**Prompt**
Wherever the string "that" turns up in the data, copy the whole line.

**Data to process**
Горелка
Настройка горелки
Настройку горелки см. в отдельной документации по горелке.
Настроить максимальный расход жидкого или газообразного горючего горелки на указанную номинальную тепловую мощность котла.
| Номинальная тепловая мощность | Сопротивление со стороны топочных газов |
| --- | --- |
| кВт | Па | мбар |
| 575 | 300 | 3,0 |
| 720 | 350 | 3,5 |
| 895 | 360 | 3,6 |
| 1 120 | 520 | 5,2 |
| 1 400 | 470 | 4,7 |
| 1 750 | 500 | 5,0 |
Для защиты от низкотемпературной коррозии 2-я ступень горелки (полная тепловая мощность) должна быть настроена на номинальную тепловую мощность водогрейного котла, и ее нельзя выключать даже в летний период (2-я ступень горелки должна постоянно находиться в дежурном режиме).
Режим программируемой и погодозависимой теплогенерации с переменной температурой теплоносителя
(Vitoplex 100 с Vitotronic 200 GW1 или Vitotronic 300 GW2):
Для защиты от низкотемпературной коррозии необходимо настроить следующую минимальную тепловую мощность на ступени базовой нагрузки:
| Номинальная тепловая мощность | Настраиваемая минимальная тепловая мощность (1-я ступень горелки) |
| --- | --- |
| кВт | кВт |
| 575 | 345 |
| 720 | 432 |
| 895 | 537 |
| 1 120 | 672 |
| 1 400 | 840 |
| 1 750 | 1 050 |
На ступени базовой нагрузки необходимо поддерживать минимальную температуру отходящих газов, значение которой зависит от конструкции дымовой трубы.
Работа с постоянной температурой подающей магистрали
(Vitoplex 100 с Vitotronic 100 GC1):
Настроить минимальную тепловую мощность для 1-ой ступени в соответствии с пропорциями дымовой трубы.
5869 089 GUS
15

...

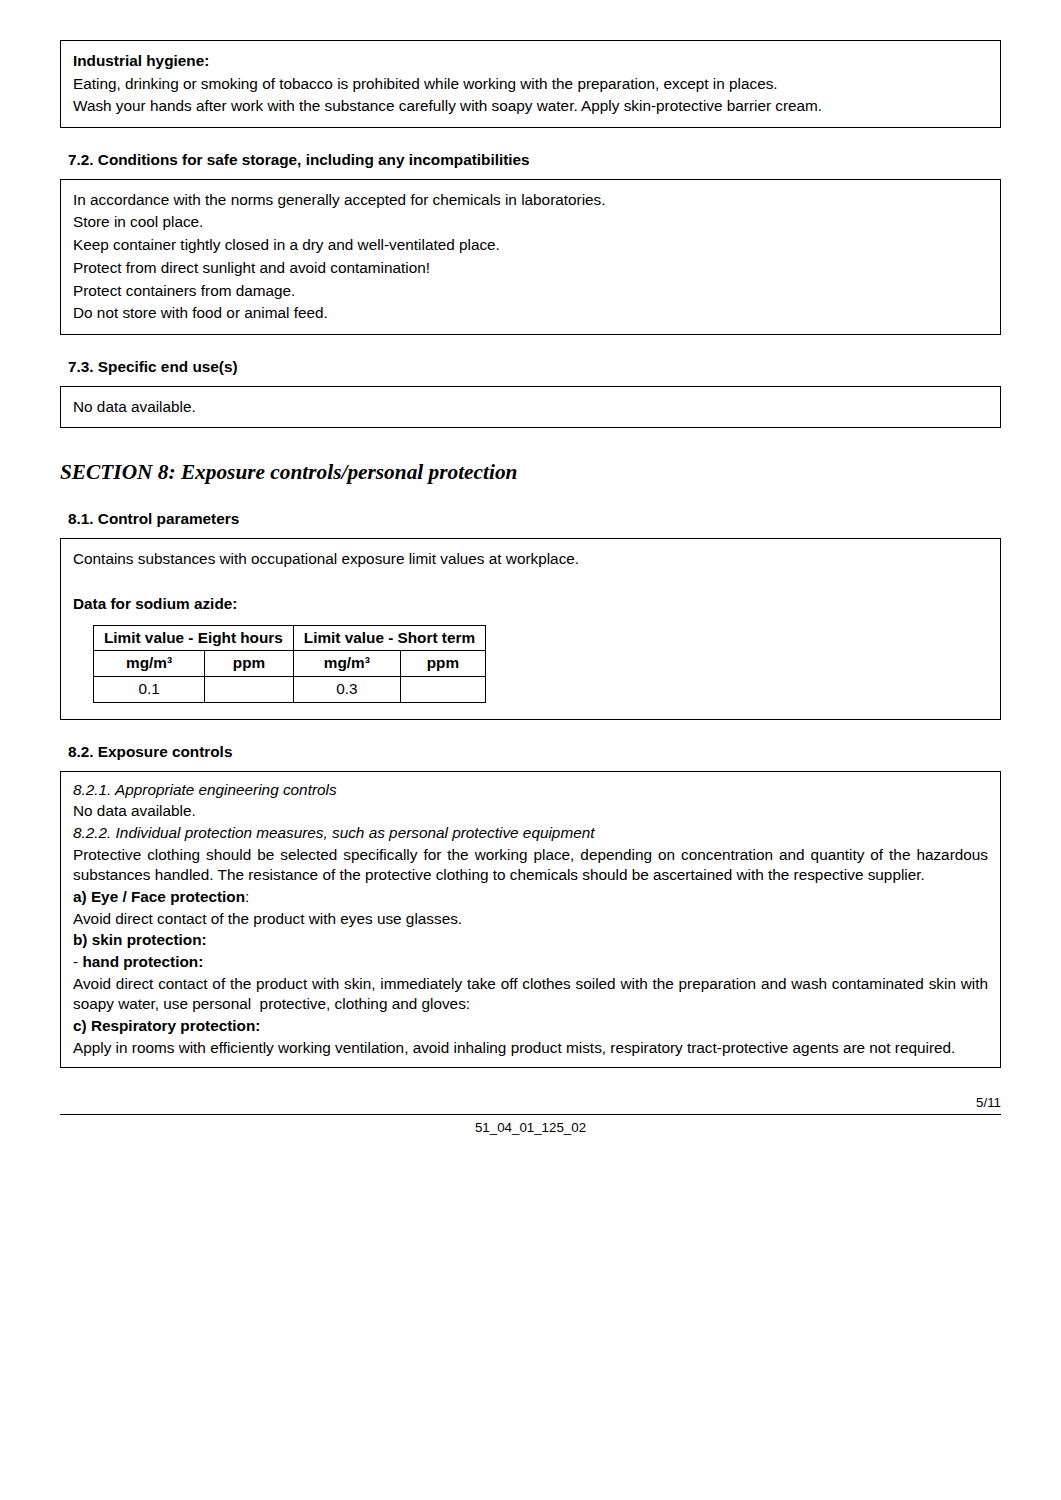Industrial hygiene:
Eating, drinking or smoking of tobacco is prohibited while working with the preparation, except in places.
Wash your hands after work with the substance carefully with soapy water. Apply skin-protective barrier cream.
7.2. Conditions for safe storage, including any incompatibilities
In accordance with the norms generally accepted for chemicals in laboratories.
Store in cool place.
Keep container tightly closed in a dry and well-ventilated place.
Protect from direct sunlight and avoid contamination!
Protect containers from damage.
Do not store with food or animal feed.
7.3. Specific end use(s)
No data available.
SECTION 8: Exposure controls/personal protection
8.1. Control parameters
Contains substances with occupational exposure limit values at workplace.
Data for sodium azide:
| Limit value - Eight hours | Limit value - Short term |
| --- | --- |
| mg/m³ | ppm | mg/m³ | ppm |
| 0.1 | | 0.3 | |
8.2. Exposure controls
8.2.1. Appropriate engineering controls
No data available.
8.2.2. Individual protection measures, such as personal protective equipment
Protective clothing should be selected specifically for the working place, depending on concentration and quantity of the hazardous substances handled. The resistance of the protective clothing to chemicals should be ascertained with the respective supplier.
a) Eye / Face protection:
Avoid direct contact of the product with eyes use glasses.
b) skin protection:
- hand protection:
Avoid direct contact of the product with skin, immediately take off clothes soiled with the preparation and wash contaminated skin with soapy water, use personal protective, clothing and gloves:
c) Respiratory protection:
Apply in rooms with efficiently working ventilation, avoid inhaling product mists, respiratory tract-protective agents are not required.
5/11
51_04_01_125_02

* * *

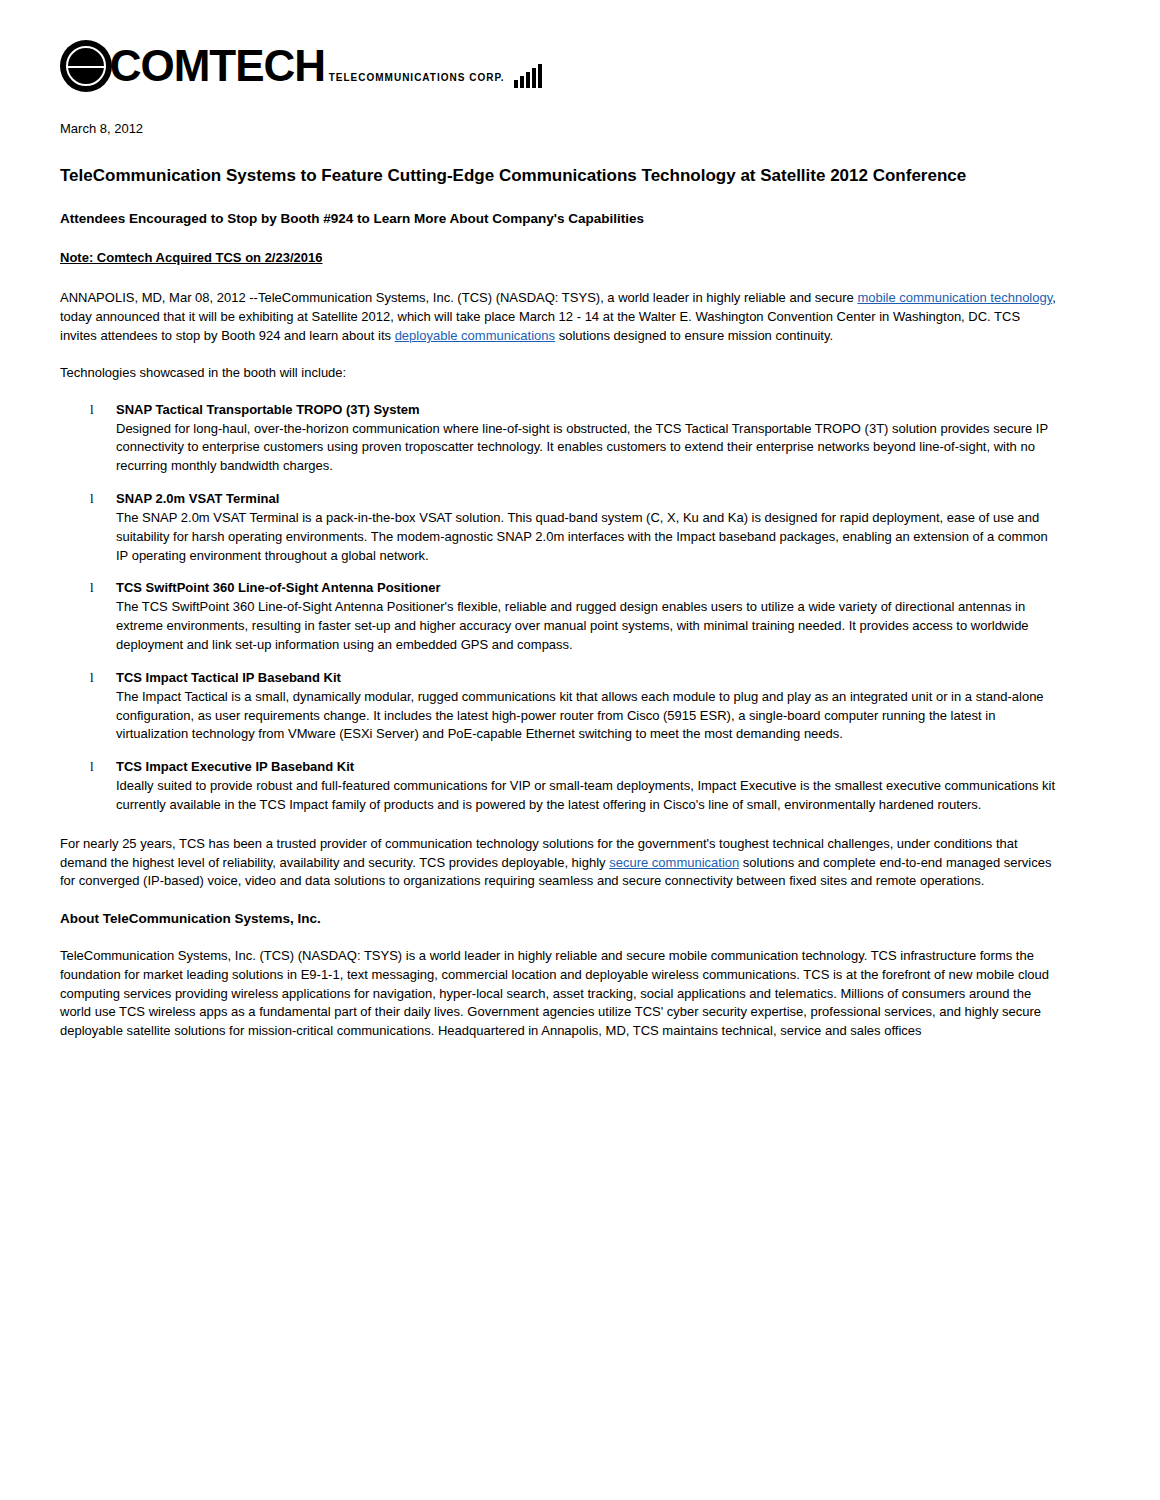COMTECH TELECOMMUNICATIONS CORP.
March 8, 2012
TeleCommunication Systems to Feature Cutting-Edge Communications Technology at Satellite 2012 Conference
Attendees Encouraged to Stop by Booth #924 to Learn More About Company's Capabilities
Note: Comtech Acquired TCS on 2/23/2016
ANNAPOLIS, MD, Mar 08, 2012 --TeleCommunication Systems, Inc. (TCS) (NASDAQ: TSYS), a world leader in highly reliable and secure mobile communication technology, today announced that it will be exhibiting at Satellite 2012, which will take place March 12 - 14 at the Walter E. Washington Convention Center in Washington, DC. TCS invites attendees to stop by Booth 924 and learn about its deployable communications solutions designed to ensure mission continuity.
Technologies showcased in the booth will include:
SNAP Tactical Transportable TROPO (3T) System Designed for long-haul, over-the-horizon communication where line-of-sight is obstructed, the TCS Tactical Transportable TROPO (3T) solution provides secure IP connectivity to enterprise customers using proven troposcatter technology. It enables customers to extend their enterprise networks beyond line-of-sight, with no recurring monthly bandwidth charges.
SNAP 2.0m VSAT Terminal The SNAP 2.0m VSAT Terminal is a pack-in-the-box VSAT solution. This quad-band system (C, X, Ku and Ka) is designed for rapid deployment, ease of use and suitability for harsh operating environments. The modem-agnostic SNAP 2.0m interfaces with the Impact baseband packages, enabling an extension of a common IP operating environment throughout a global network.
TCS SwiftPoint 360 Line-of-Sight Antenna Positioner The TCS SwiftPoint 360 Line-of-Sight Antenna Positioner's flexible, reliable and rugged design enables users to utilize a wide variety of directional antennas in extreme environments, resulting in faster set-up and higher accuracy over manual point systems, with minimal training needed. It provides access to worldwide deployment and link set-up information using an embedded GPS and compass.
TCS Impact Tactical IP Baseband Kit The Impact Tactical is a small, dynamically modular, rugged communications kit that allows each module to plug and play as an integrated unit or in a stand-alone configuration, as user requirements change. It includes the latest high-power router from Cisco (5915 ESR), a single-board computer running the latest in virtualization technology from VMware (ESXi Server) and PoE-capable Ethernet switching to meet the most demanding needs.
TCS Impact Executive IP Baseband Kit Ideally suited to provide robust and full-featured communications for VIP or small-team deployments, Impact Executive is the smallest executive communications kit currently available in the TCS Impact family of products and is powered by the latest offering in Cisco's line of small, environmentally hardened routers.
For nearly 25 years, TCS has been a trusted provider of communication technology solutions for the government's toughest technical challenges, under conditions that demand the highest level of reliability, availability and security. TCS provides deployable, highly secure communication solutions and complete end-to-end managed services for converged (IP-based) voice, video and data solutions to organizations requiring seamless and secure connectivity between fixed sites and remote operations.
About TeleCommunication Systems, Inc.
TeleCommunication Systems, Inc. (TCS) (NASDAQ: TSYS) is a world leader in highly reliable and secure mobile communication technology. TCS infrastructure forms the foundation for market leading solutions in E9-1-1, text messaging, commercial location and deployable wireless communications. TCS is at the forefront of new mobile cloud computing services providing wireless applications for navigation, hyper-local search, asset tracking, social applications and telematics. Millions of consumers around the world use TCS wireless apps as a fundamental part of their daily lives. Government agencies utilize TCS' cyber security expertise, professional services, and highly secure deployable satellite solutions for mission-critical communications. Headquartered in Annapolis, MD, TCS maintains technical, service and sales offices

**Result below**
ANNAPOLIS, MD, Mar 08, 2012 --TeleCommunication Systems, Inc. (TCS) (NASDAQ: TSYS), a world leader in highly reliable and secure mobile communication technology, today announced that it will be exhibiting at Satellite 2012, which will take place March 12 - 14 at the Walter E. Washington Convention Center in Washington, DC. TCS invites attendees to stop by Booth 924 and learn about its deployable communications solutions designed to ensure mission continuity.
TCS Impact Tactical IP Baseband Kit The Impact Tactical is a small, dynamically modular, rugged communications kit that allows each module to plug and play as an integrated unit or in a stand-alone configuration, as user requirements change. It includes the latest high-power router from Cisco (5915 ESR), a single-board computer running the latest in virtualization technology from VMware (ESXi Server) and PoE-capable Ethernet switching to meet the most demanding needs.
For nearly 25 years, TCS has been a trusted provider of communication technology solutions for the government's toughest technical challenges, under conditions that demand the highest level of reliability, availability and security. TCS provides deployable, highly secure communication solutions and complete end-to-end managed services for converged (IP-based) voice, video and data solutions to organizations requiring seamless and secure connectivity between fixed sites and remote operations.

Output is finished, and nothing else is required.